A lower-dimensional approximation model of turbulent flame stretch and its related quantities with machine learning approaches

Abstract

Flame stretch and its related quantities are three-dimensional (3D), while most planar imaging techniques, widely used in turbulent combustion, can only provide lower-dimensional information of these quantities. In the present work, based on a direct numerical simulation (DNS) database, artificial neural network (ANN) and random forest (RF) models were developed to predict the 3D flame stretch and its related quantities such as the tangential strain rate, displacement velocity, and curvature from lower-dimensional information that can be accessed experimentally. It was found that the performance of the RF model is better than that of the ANN model.

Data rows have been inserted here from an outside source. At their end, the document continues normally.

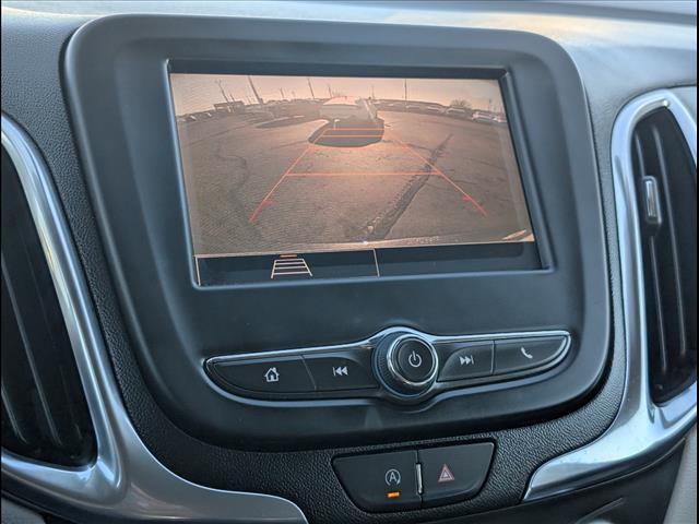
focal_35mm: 49
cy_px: 262
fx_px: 989
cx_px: 350
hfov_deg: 38.9
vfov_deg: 29.7
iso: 64
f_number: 1.68
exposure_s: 1/312
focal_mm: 6.9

In the RF model, the correlation coefficients between the modeled and actual values are more than 0.97, and the determination coefficients are over 0.95. The model performance deteriorates with increasing turbulent intensity. The probability density functions of various quantities predicted by the RF model are in good agreement with those of the DNS. Compromising the model performance and the computational cost, a simplified RF model was proposed by using a few optimal input features. It was found that the discrepancies between the modeled and actual values mainly occur in highly curved regions, which explains the observation that the prediction errors increase with increasing turbulent intensity. Overall, the predictions of the simplified RF model agree well with the actual values.